Strona:PL Aleksander Dumas - Wicehrabia de Bragelonne T1.djvu/174

Ta strona została uwierzytelniona.
—   174   —

— Monsiniorze — przerwał Colbert — należałoby rozważyć, czy w tem, co mówił teatyn, niema jakiej zasadzki.
— Nie! zasadzki... dlaczego? to człowiek uczciwy.
— Sądził, iż Wasza eminencja stoi nad grobem, skoro Wasza eminencja jego się radziłeś... Czyż nie słyszałem jak mówił: „oddziel to, co król ci dał, od tego, co sam sobie wziąłeś...“ Przypomnij sobie, monsiniorze, czyż nie powiedział tego, wszak są to własne słowa teatyna.
— Być może.
— W takim razie, monsiniorze, uważałbym, że duchowny wezwał cię do uiszczenia się z długu...

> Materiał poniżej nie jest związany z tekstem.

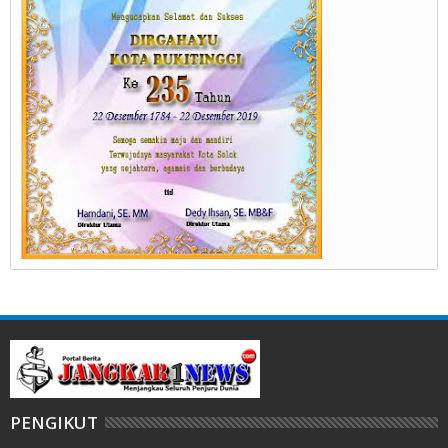
PENGIKUT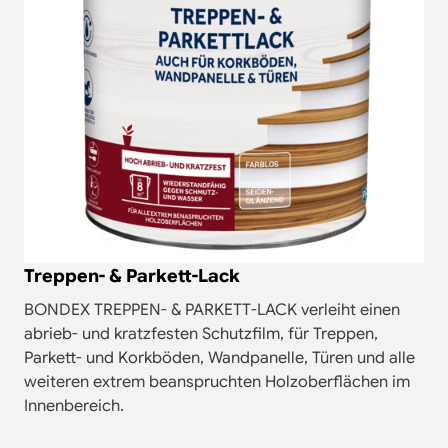
Treppen- & Parkett-Lack
BONDEX TREPPEN- & PARKETT-LACK verleiht einen
abrieb- und kratzfesten Schutzfilm, für Treppen,
Parkett- und Korkböden, Wandpanelle, Türen und alle
weiteren extrem beanspruchten Holzoberflächen im
Innenbereich.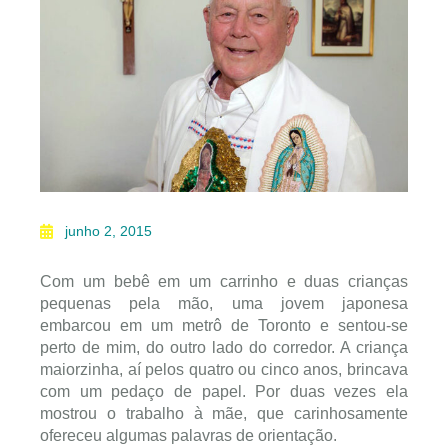
junho 2, 2015
Com um bebê em um carrinho e duas crianças
pequenas pela mão, uma jovem japonesa
embarcou em um metrô de Toronto e sentou-se
perto de mim, do outro lado do corredor. A criança
maiorzinha, aí pelos quatro ou cinco anos, brincava
com um pedaço de papel. Por duas vezes ela
mostrou o trabalho à mãe, que carinhosamente
ofereceu algumas palavras de orientação.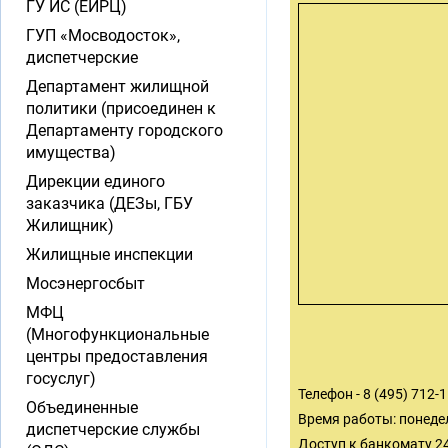
ГУ ИС (ЕИРЦ)
ГУП «Мосводосток»,
диспетчерские
Департамент жилищной
политики (присоединен к
Департаменту городского
имущества)
Дирекции единого
заказчика (ДЕЗы, ГБУ
Жилищник)
Жилищные инспекции
Мосэнергосбыт
МФЦ
(Многофункциональные
центры предоставления
госуслуг)
Телефон - 8 (495) 712-
Объединенные
Время работы: понеде
диспетчерские службы
Доступ к банкомату 2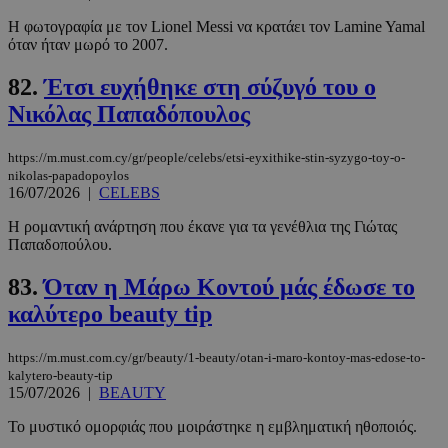
Google
Η φωτογραφία με τον Lionel Messi να κρατάει τον Lamine Yamal
Privacy Policy
όταν ήταν μωρό το 2007.
82.
Έτσι ευχήθηκε στη σύζυγό του ο
Νικόλας Παπαδόπουλος
https://m.must.com.cy/gr/people/celebs/etsi-eyxithike-stin-syzygo-toy-o-
__cf_bm
29 λεπτά 5
Cloudflare Inc.
nikolas-papadopoylos
δευτερόλε
.pexels.com
16/07/2026
|
CELEBS
Η ρομαντική ανάρτηση που έκανε για τα γενέθλια της Γιώτας
Παπαδοπούλου.
83.
Όταν η Μάρω Κοντού μάς έδωσε το
καλύτερο beauty tip
https://m.must.com.cy/gr/beauty/1-beauty/otan-i-maro-kontoy-mas-edose-to-
kalytero-beauty-tip
15/07/2026
|
BEAUTY
LangCookie
www.must.com.cy
1 εβδομάδα
μέρες
Το μυστικό ομορφιάς που μοιράστηκε η εμβληματική ηθοποιός.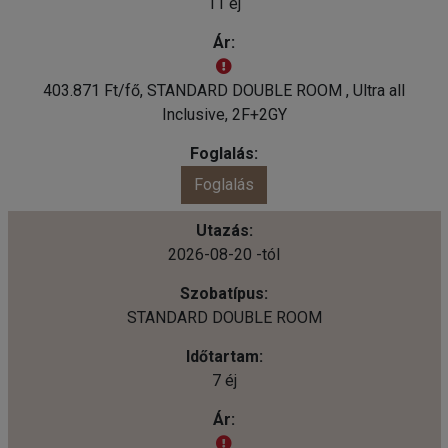
11 éj
403.871 Ft/fő, STANDARD DOUBLE ROOM , Ultra all
Inclusive, 2F+2GY
Foglalás
2026-08-20 -tól
STANDARD DOUBLE ROOM
7 éj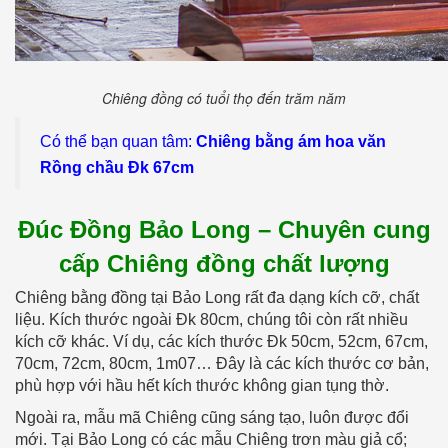
Chiêng đồng có tuổi thọ đến trăm năm
Có thể bạn quan tâm:
Chiêng bằng ám hoa văn
Rồng chầu Đk 67cm
Đúc Đồng Bảo Long – Chuyên cung
cấp Chiêng đồng chất lượng
Chiêng bằng đồng tại Bảo Long rất đa dạng kích cỡ, chất
liệu. Kích thước ngoài Đk 80cm, chúng tôi còn rất nhiều
kích cỡ khác. Ví dụ, các kích thước Đk 50cm, 52cm, 67cm,
70cm, 72cm, 80cm, 1m07… Đây là các kích thước cơ bản,
phù hợp với hầu hết kích thước không gian tụng thờ.
Ngoài ra, mẫu mã Chiêng cũng sáng tạo, luôn được đổi
mới. Tại Bảo Long có các mẫu Chiêng trơn màu giả cổ;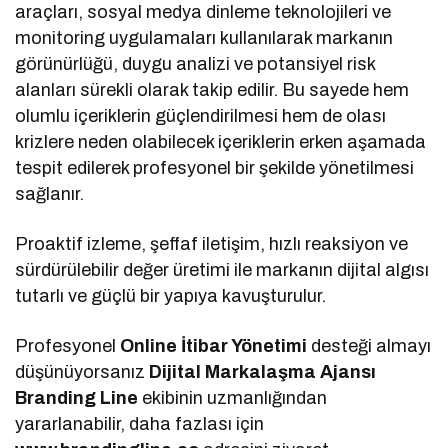
araçları, sosyal medya dinleme teknolojileri ve
monitoring uygulamaları kullanılarak markanın
görünürlüğü, duygu analizi ve potansiyel risk
alanları sürekli olarak takip edilir. Bu sayede hem
olumlu içeriklerin güçlendirilmesi hem de olası
krizlere neden olabilecek içeriklerin erken aşamada
tespit edilerek profesyonel bir şekilde yönetilmesi
sağlanır.
Proaktif izleme, şeffaf iletişim, hızlı reaksiyon ve
sürdürülebilir değer üretimi ile markanın dijital algısı
tutarlı ve güçlü bir yapıya kavuşturulur.
Profesyonel
Online İtibar Yönetimi
desteği almayı
düşünüyorsanız
Dijital Markalaşma
Ajansı
Branding Line
ekibinin uzmanlığından
yararlanabilir, daha fazlası için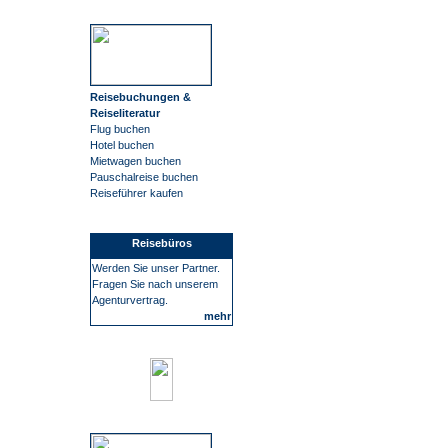
Reisebuchungen &
Reiseliteratur
Flug buchen
Hotel buchen
Mietwagen buchen
Pauschalreise buchen
Reiseführer kaufen
Reisebüros
Werden Sie unser Partner.
Fragen Sie nach unserem
Agenturvertrag.
mehr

— By zwrócić wszystko? Ty tak nie myślisz, nieprawdaż? tylko powtarzasz za spowiednikiem?...
— Oddać nie wszystko, czyli tylko cześć, przynależną Jego Królewskiej Mości, to może być niebezpiecznem. Wasza eminencja zbyt wytrawnym jesteś politykiem, aby o tem nie wiedzieć, iż król nie ma obecnie w swej kasie całych stu pięćdziesięciu tysięcy liwrów.
— To do mnie nie należy — rzekł z triumfem Mazarini — tylko do pana ministra skarbu Fouqueta, którego wszystkie rachunki podałem ci w tym miesiącu do sprawdzenia.
Na samo wspomnienie Fouqueta, Colbert przygryzł wargi.
— Jego królewska Mość — rzekł — nie posiada innych pieniędzy nad te, które zgromadza pan Fouquet; twoje zatem, monsiniorze, będą dla niego smakowitym kąskiem.
— Ostatecznie ja nie jestem ministrem skarbu królewskiego; ja mam swój własny fundusz... Zapewne, mógłbym zrobić dla szczęścia Jego Królewskiej Mości... jakieś zapisy... lecz nie mogę wyzuć mojej rodziny.
— Zapis częściowy ubliżyłby ci, Eminencjo, a króla obraził. Część jakaś przekazana Jego wysokości, byłaby wyznaniem, iż natchnęła cię ona pewną wątpliwością, jako nieprawnie nabyta.
— Panie Colbert!...
— Sądziłem, iż miałem zaszczyt być pytanym o radę.